Federal Judge says plea bargaining system is broken

Many criminal law practitioners believe the criminal justice system is broken. Most believe the reason it is broken is because the plea-bargaining system is broken. Federal Judge Jed Rakoff offered his own insight in a New York Daily News piece that was released today. Judge Rakoff basically asserts that the presence of mandatory minimum sentences has shifted the balance so far to the prosecution side, that just about everybody who is accused of a federal crime elects to plead guilty to a lesser charge instead of choosing to fight the case. Therefore, the actual evidence of guilt in a case never sees the light of day because everybody pleads guilty. This leads to a prison population that is filled with innocent people. To the non-criminal law practitioner it seems like that can’t possibly be true. Unfortunately it is.

The framers of the United States Constitution and the subsequent Bill of Rights went out of their way to create a legal system that was fair to the criminally accused. They created amendments that not only protected people against unreasonable searches and seizures by the government, but they also created rights which insured that if accused of a crime, a person has the right to have a lawyer, has the right to confront witnesses against him in open court, has the right to be free from being compelled to testify, has the right to a speedy trial, etc. The framers must have concluded that no innocent person would ever go to jail with all these checks on the government. Unfortunately, these rights have been systematically eradicated due to the enactment of harsh mandatory minimum sentences. Here is why.

When the government chooses to charge somebody with a crime, they have the access to the evidence of guilt. Discovery laws mandate that prosecutors only need to turn over the evidence if a trial is imminent.
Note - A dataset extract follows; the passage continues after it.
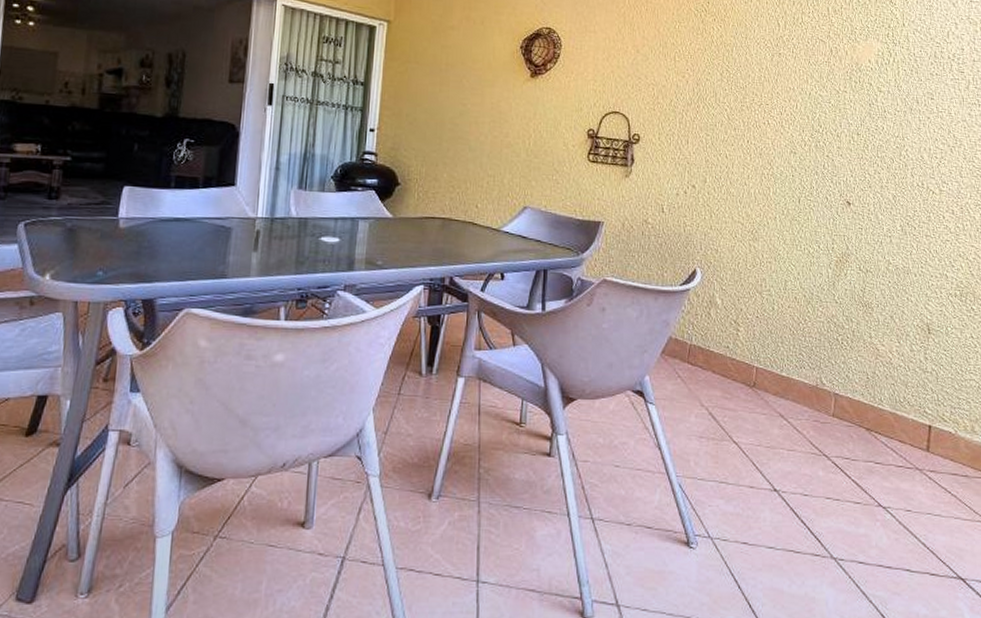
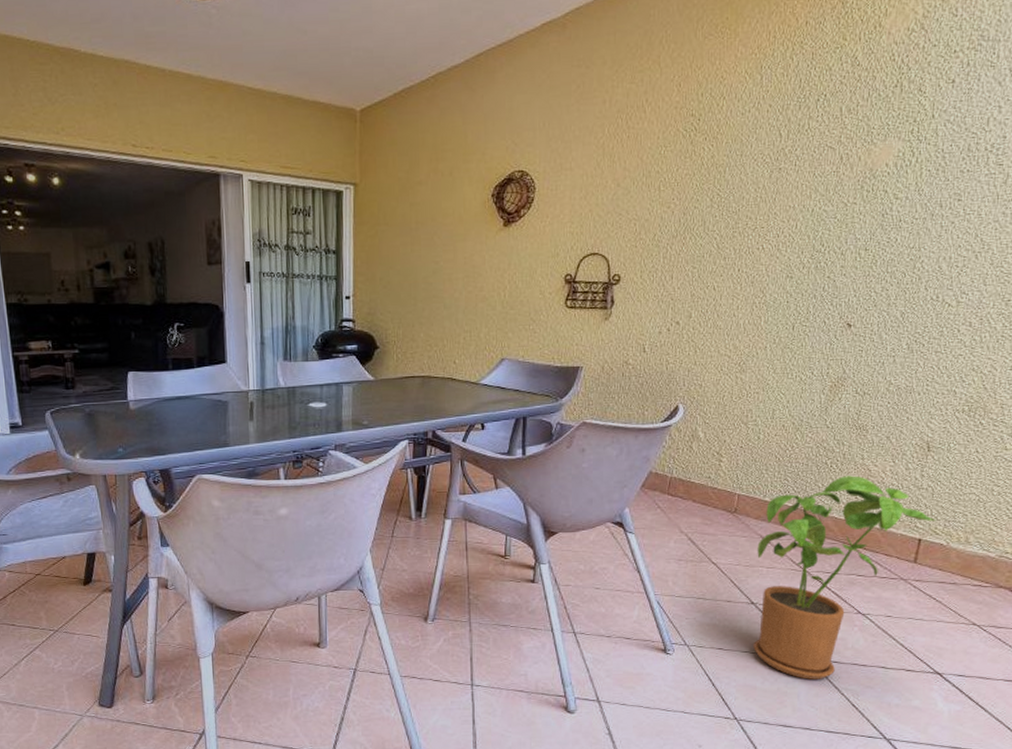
house plant: none [777,354,943,583] -> present [754,475,936,679]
The idea, however, is that the accused has the right to say to the government, “Okay, you want to charge me with this crime? I want you to prove it in court and I want to be able to question the witnesses because I’ll show them to be the liars that they are!” “Great” says the government in response. Then at trial, a jury examines the evidence and if there is evidence of guilt, they convict. And if there isn’t, they acquit.

But what happens in a situation in which the government accuses the person of a crime in which the mandatory minimum sentence is 20 years in prison?What happens when the government offers for the accused to plead guilty in exchange for a sentence of only two years, but the government refuses to disclose the evidence unless the person elects a trial? What does the person do?

All of those wonderful rights are thrown out simply because of the very real and rational fear that exercising them means a lifetime in prison.

In my opinion, the only way for people to get their rights back is for the government to eliminate all mandatory minimums. The problem though is that politicians are unwilling to take laws off the books. They fear they’ll appear as “soft” on crime. However, whenever something tragic happens, these very same politicians are quick to pass laws that make the offensive conduct more severe. As a result, you get sentences that are perpetually increased. This then shifts the power away from the court and towards the prosecutor who now can force a plea to what the conduct used to merit (instead of the person being sentenced to that if convicted after trial).